From: obz@sisd.kodak.com (Orest Zborowski COMP) Subject: Re: changing to another virtual console... Date: Wed, 22 Jul 1992 20:55:54 GMT
davidsen@ariel.crd.GE.COM (william E Davidsen) writes:
>In article <1992Jul22.045943.925@sspiff.ampr.ab.ca>, dje@sspiff.ampr.ab.ca (Doug Evans) writes:
>
>| The SVR4/386 systems and SCO Xenix provide ioctl's to do this.
>| I think Linux should just follow suit and use those. Why add extra
>| pain to people porting applications that use the ones already in existence?
>
> The world is breaking down to BSD and V.4, and BSD is going away...
>please use the SVR4 standard rather than xenix, if they differ. I agree
>that reinventing the wheel is not the way to go.
>--
>bill davidsen, GE Corp. R&D Center; Box 8; Schenectady NY 12345
> It never ceases to amaze me that otherwise rational people, able to
> understand calculus, compound interest, and the income tax form, can
> continue to believe that poker is a game of chance.
i agree. i just read in unix world how svr4.2 is gonna change the face of
unix by being the standard. i dunno about that, but it is certainly true
that most flavors of unix (commercial, that is) are leaning towards svr4
at least in some fashion, and posix is closer to svr4 than bsd.

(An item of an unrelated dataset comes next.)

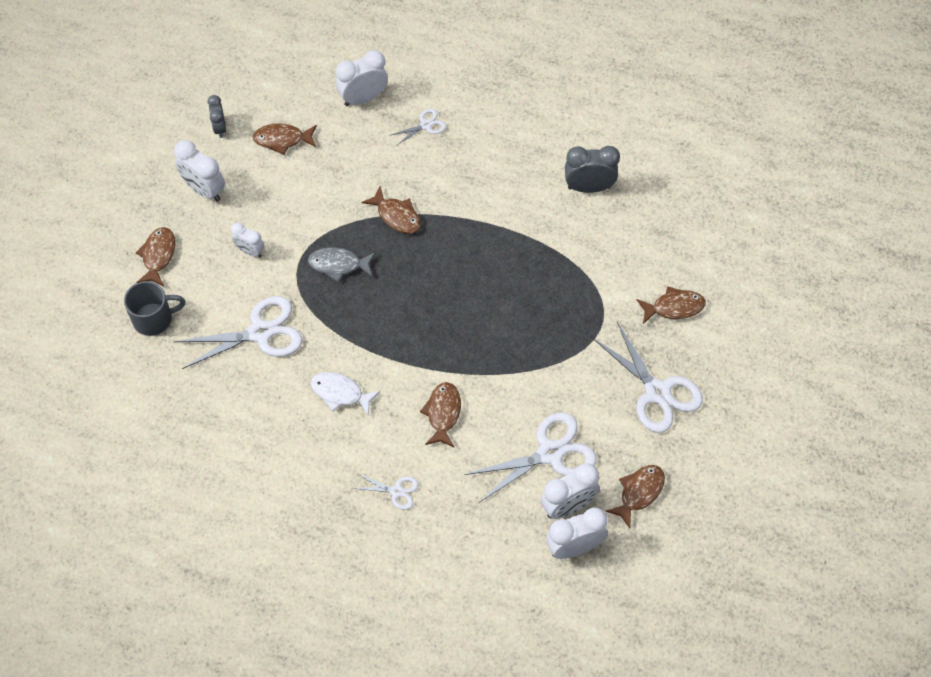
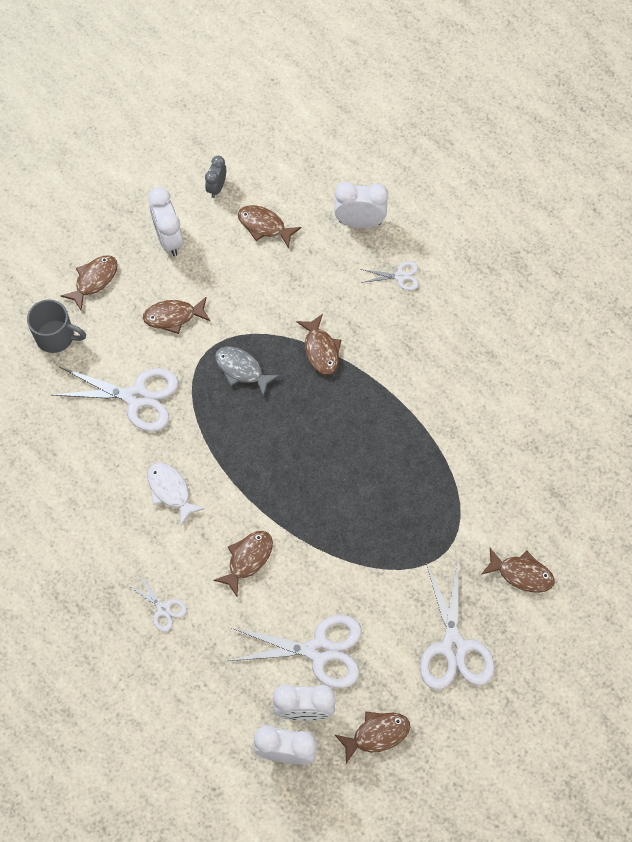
camera: 30 degrees right, 5 degrees up
white clock [231,223,264,257] -> brown fish [143,296,210,334]
grey clock [565,146,620,193] -> none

when i ported the x386 server i was faced with the svr4-isms built in, so
i grabbed the usl svr4 manual describing vt/kd handling and implemented
the bare minimum required by the server. the biggest piece that i omitted
was the vt switching.
under svr4, the kernel switching between vt's with a hot key, as is done
in linux. a process may ask the kernel to be notified if a switch is
pending, something they call process mode as opposed to auto mode. the
kernel is supposed to post a signal to the process, which must then
inform the kernel when it's ok to switch, if at all. the difficulty in
this is the bookeeping involved inside the kernel - which process has
control over what vt, what state are we in, etc, as well as keeping
track when this controlling process terminates. it's not too difficult,
just a bit tricky.
i pretty much copied the header information right from the manpages as
given in this book (the structures were given in pieces), but there wasn't
enough time for me to go back and fill in the details, so our x386 has
this stuff commented out.
please feel free to play with this construct as i don't have access to
a real svr4 machine, so i can't probe the limits of the implementation
(i.e. thats the problem with me fixing the text mode foobar - most svr4
kernels do nifty things which aren't documented too well in my book and
x386 assumes do happen, hence the problems in linux).